Vella, Ty masz butelke lovi widze. Wiesz ze ta zatyczka to pierwszy kubek dziecka? Rancik powinien być na wardze. -
Piszecie o płaczu.. U mnie jest" only mama"lub tylko domownicy, w domu wesoły, pogodny, bawi się, pojechałam do moich rodziców, inne miejsce, ludzie których nie zna. Ryk cały pobyt, na rękach u babci nie, cały czas buczy, patrzy z niepewnością, babci przykro.. Wiemy że jak nie zna na codzień to ma prawo tak się zachowywać i to naturalne, cały pobut w płaczu przy mnie.
-
Ja niezmordowana próbuję serwować śniadania w formie kaszki. Kupiłam płatki ryżowe i kaszkę manną i próbujemy. większość kupnych typu bobovita ma cukier więc uznałam że sobie podaruje. Dziś były płatki ryżowe ugotowane ze śliwka suszona i starte jabłuszko, jeszcze wszystko zmiksowałam. Może dwie łyżeczki zjadł max, dałam też żółtko z plasterka jajka. Coś tam trafiło chyba do brzuszka, bo sam miał w miseczce.
-
Hej dziewczyny cieszę się że u was i waszych maluszków wszystko dobrze , u nas dziś był chrzest , malutka dała radę przespała całą mszę , później restauracja też była grzeczna , do 20 siedzieliśmy i powiem wam że już obie moje maluchy były takie padnięte nie wspomnę o mnie , nogi to mi w dupę weszły hehe nie chodzę na codzien na obcasach a dziś cały dzień i marzyłam żeby tylko do domku i się wkoncu położyć a tu goscie nie chcieli się rozstać , dawno się razem rodzinka moja z rodzinką męża nie widzieli i tematów do rozmów było mnóstwo cieszę się że już mamy ten chrzest za sobą , wogole to 5 dzieciaków dzis było chrzczone w tym 4 dziewczynki i jeden rodzynek
lipa lubi tę wiadomość
-
Wiecie co najlepsze że kupiłam sobie dwie sukienki na chrzest , druga w razie jakby małej się zdarzyło ulać na mnie i wiecie co jedną w domu przymierzałam żeby sprawdzić czy pierś będę mogła wyjść i nakarmić małą i w domu normalnie się udało a w tej restauracji nie chu.. nie wiem czy przez to że było gorąco , ze mnie się poprostu lało i musiałam chodzić z siostrą do łazienki która rozsuwała mi sukienkę a ja na krzesełku karmiłam małą bo inaczej nie dało rady. Druga sukienka która była z bardziej rozciągliwego materiału i ten sam problem masakra jakaś
-
Vella jest mnóstwo gotowych kaszek z dobrym składem i bez cukru. Ja zaczęłam od jaglanej z HiPP. Daje z owocami też. Płatki owsiane, jaglane będę dawać na bardzo gęsto jak przejdziemy na blw. Ale na razie młody wciąż nie siedzi.

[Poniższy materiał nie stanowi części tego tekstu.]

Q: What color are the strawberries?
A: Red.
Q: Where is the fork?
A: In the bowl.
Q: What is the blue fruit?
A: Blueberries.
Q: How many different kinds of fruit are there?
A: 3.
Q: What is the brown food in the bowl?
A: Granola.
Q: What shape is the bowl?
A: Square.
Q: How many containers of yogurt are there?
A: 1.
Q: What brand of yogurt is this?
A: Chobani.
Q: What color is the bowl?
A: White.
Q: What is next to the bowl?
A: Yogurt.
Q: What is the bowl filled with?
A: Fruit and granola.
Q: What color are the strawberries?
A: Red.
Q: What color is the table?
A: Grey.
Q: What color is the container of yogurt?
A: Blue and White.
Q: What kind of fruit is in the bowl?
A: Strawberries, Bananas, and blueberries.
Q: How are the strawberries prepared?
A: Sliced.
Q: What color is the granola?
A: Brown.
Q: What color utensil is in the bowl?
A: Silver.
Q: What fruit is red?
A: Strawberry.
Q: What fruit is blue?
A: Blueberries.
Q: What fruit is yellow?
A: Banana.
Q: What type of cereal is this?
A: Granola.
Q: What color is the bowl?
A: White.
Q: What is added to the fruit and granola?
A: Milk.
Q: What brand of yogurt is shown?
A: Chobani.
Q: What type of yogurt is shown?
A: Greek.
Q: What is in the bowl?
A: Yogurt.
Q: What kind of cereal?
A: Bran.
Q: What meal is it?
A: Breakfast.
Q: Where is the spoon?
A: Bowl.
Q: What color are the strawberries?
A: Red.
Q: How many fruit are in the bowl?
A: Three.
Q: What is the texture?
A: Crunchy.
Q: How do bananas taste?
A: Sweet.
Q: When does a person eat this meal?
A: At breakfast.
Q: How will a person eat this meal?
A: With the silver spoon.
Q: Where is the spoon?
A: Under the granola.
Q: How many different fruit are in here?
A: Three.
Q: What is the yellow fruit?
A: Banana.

Justi zazdroszczę, że już nasz to za sobą. My się szykujemy na koniec lipca. Ale nie wiem jak to będzie wyglądało z tym moim wyjcem w kościele 😂
-
HiPP, holle, helpa, zresztą prawie cała seria Bobovita porcja zbóż jest bez cukru i dodatków. Oczywiście zawsze naturalnie płatki samodzielnie przyrządzone będą lepsze i mniej przetworzone. Ale mi trochę brakuje na to czasu. Jak młody jest głodny to musi być na już, albo nawet na wczoraj 😂
-
Hej dziewczyny mam pytanie czy wasze maluszki miały taki okres że przystawiane do piersi , po 5 minutach denerwowały się jak by mleko nie leciało ? Tylko że mleko leci i nie wiem czym to jest spowodowane ? Moze w 5 min sie najada i nie chce więcej? Tylko że jak tak robi to daje jej drugą pierś a ona chwilę pociecha i znów się denerwuje , mleko jest bo już się zaczęłam martwić że może za mało mam ale gdy naciskam leci i gdy ona przestaje też buźkę ma brudną od mleka , nie wiem co jest grane , od paru dni tak ma i to tylko w dzień , w nocy je i zasypia. Teraz zjadła normalnie ale są momenty że się denerwuje
-
Justi u moich obu dzieci była taka sytuacja, gdy miałam zbyt szybki wypływ pokarmu. Mleko ich zalewało, dławilo i dlatego się denerwowały. Często to towarzyszy skokom rozwojowymi gdy wzrasta produkcja mleka. Powinno się unormować za kilka dni, jeśli to to. Spróbuj karmić na leżąco na plecach z a dziecko na tobie.